Anthropic Seeks AI-Blocking Powers, Gets Blocked Instead
On June 10, 2026, Anthropic published a detailed policy proposal in two frameworks — the Advanced AI Framework and the Economic Policy Framework — formally requesting the US federal government for “the legal authority to block or deter the deployment of models that pose a significant risk of catastrophic harm”, with graduated civil penalties for violations (Anthropic, June 10, 2026). Two days later, a US government export control directive orders the immediate suspension of access to Claude Fable 5 and Claude Mythos 5 — Anthropic’s flagship models, launched just three days earlier — for all customers, not just foreign ones. Anthropic complies, but in the same statement cites its own proposal to challenge the process by which the government exercised that power (Anthropic, June 12, 2026).
It’s a 48-hour narrative arc, signed by a single actor on both sides, that for the first time shows a major lab requesting regulatory intervention power over its own models and that power being exercised against its models without following the process it itself had invoked.
What happened
June 10, 2026 — the proposal. Anthropic publishes on its website a two-part policy framework, written primarily with the US federal government in mind, but with sections relevant to the rest of the world. The first part, the Advanced AI Framework, defines a precise threshold for frontier models — trained with more than 10²⁵ FLOP, developed by companies with over $500 million in AI-related revenue or over $1 billion in AI R&D spending — and identifies four categories of catastrophic risk: biological, cyber, loss of control, and automated R&D that accelerates the other three. The most politically significant request in the framework is clear: the government should be able to block or deter the deployment of models that pose a significant catastrophic risk, with civil penalties tied to annual global revenue, graduated for repeated violations.
CEO Dario Amodei published the same day a personal essay, “Policy on the AI Exponential”, framing the proposal in the US regulatory tradition (darioamodei.com, June 2026). The analogy is deliberately chosen — airplanes, not nuclear weapons: “Frontier AI models, like airplanes, should be required to go through technical testing and auditing, and their release should be blocked or reversed as a threat to public safety if they do not meet high standards of safety.” Amodei explicitly cites the Trump Executive Order of June 2026 as incremental progress in the right direction, and recommends more action, not less.

# DATA SHOWN:
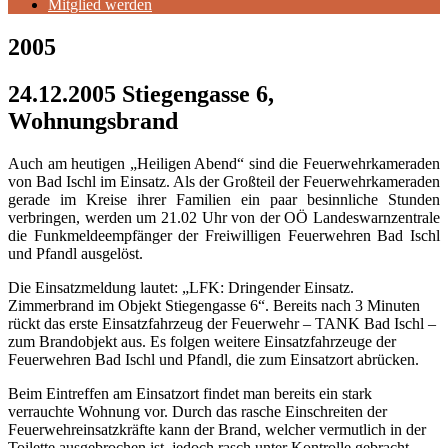
Mitglied werden
2005
24.12.2005 Stiegengasse 6,
Wohnungsbrand
Auch am heutigen „Heiligen Abend“ sind die Feuerwehrkameraden
von Bad Ischl im Einsatz. Als der Großteil der Feuerwehrkameraden
gerade im Kreise ihrer Familien ein paar besinnliche Stunden
verbringen, werden um 21.02 Uhr von der OÖ Landeswarnzentrale
die Funkmeldeempfänger der Freiwilligen Feuerwehren Bad Ischl
und Pfandl ausgelöst.
Die Einsatzmeldung lautet: „LFK: Dringender Einsatz.
Zimmerbrand im Objekt Stiegengasse 6“.
Bereits nach 3 Minuten
rückt das erste Einsatzfahrzeug der Feuerwehr – TANK Bad Ischl –
zum Brandobjekt aus. Es folgen weitere Einsatzfahrzeuge der
Feuerwehren Bad Ischl und Pfandl, die zum Einsatzort abrücken.
Beim Eintreffen am Einsatzort findet man bereits ein stark
verrauchte Wohnung vor. Durch das rasche Einschreiten der
Feuerwehreinsatzkräfte kann der Brand, welcher vermutlich in der
Toilette ausgebrochen ist, jedoch rasch unter Kontrolle gebracht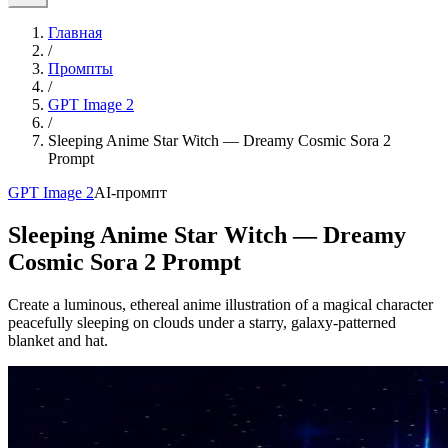
Главная
/
Промпты
/
GPT Image 2
/
Sleeping Anime Star Witch — Dreamy Cosmic Sora 2
Prompt
GPT Image 2
AI-промпт
Sleeping Anime Star Witch — Dreamy
Cosmic Sora 2 Prompt
Create a luminous, ethereal anime illustration of a magical character
peacefully sleeping on clouds under a starry, galaxy-patterned
blanket and hat.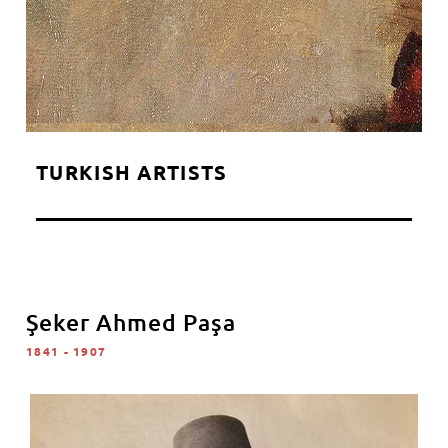
TURKISH ARTISTS
Şeker Ahmed Paşa
1841 - 1907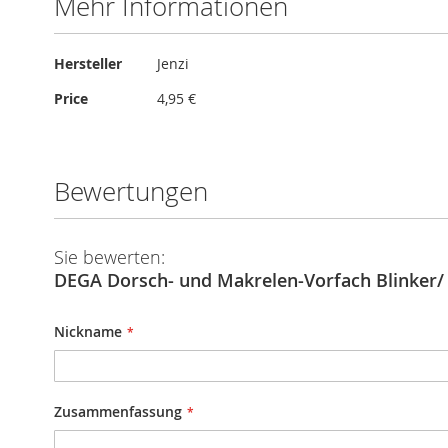
Mehr Informationen
Mehr
Hersteller
Jenzi
Informationen
Price
4,95 €
Bewertungen
Sie bewerten:
DEGA Dorsch- und Makrelen-Vo
Nickname
Zusammenfassung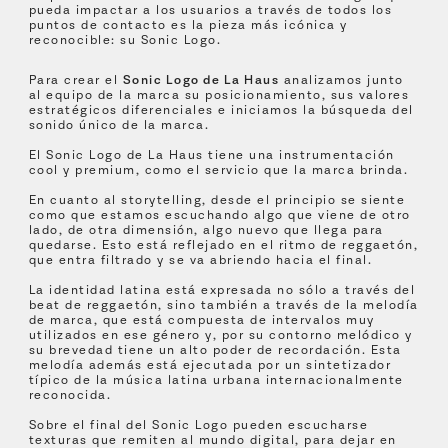
pueda impactar a los usuarios a través de todos los
puntos de contacto es la pieza más icónica y
reconocible: su Sonic Logo.
Para crear el
Sonic Logo de La Haus
analizamos junto
al equipo de la marca su posicionamiento, sus valores
estratégicos diferenciales e iniciamos la búsqueda del
sonido único de la marca.
El Sonic Logo de La Haus tiene una instrumentación
cool y premium, como el servicio que la marca brinda.
En cuanto al storytelling, desde el principio se siente
como que estamos escuchando algo que viene de otro
lado, de otra dimensión, algo nuevo que llega para
quedarse. Esto está reflejado en el ritmo de reggaetón,
que entra filtrado y se va abriendo hacia el final.
La identidad latina está expresada no sólo a través del
beat de reggaetón, sino también a través de la melodía
de marca, que está compuesta de intervalos muy
utilizados en ese género y, por su contorno melódico y
su brevedad tiene un alto poder de recordación. Esta
melodía además está ejecutada por un sintetizador
típico de la música latina urbana internacionalmente
reconocida.
Sobre el final del Sonic Logo pueden escucharse
texturas que remiten al mundo digital, para dejar en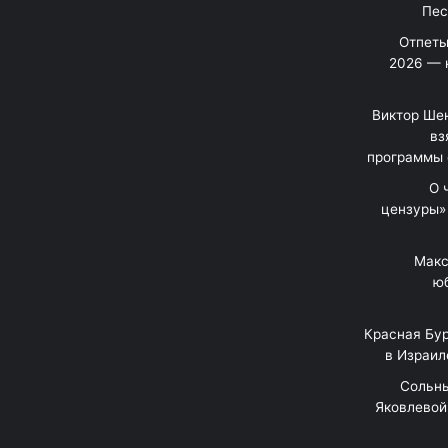
Отпеты
2026 — 
Виктор Шен
вз
программы 
«О
цензуры»
Макс
юб
Красная Бур
в Израил
"Сольн
Яковлевой 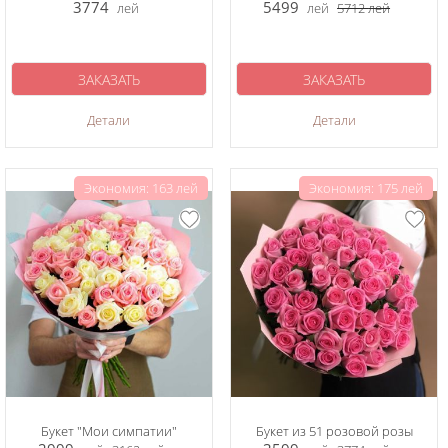
3774
5499
лей
лей
5712
лей
ЗАКАЗАТЬ
ЗАКАЗАТЬ
Детали
Детали
Экономия: 163 лей
Экономия: 175 лей
Букет "Мои симпатии"
Букет из 51 розовой розы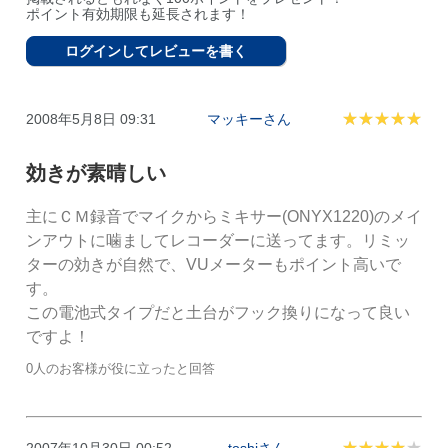
ポイント有効期限も延長されます！
ログインしてレビューを書く
2008年5月8日 09:31
マッキーさん
効きが素晴しい
主にＣＭ録音でマイクからミキサー(ONYX1220)のメイ
ンアウトに噛ましてレコーダーに送ってます。リミッ
ターの効きが自然で、VUメーターもポイント高いで
す。

この電池式タイプだと土台がフック換りになって良い
ですよ！
0人のお客様が役に立ったと回答
2007年10月30日 00:52
toshiさん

# EXERCISE PROMPT:
Continue the article on Anthropic's policy proposal and the suspension of its models, starting after the sentence that ends "recommends more action, not less."

# YOUR RESPONSE:
The Advanced AI Framework isn’t a blank check for regulation. The original PDF explicitly includes “concrete safeguards that would prevent that power from being misused”, and specifies that blocking authority should be “scoped to the above four specific risks” with “protective measures against political favoritism or arbitrary decisions”. The proposal is a compact: yes to power, but with a statutory, transparent, fair, clear, and grounded in technical facts process. These are exactly the words the June 12 statement will reuse — and contest as missing.
June 12, 2026 — the directive. At 5:21 PM ET on Thursday, June 11, 2026, Anthropic received from the US government an export control directive ordering the immediate suspension of access to Fable 5 and Mythos 5 for any “foreign national”, wherever located, including Anthropic employees of foreign nationality. The net effect — announced by Anthropic in a statement on June 12 — was the disabling of both models for all customers, American and non-American, to ensure compliance. Access to all other Anthropic models — Sonnet, Opus, Haiku, other classes — was not affected.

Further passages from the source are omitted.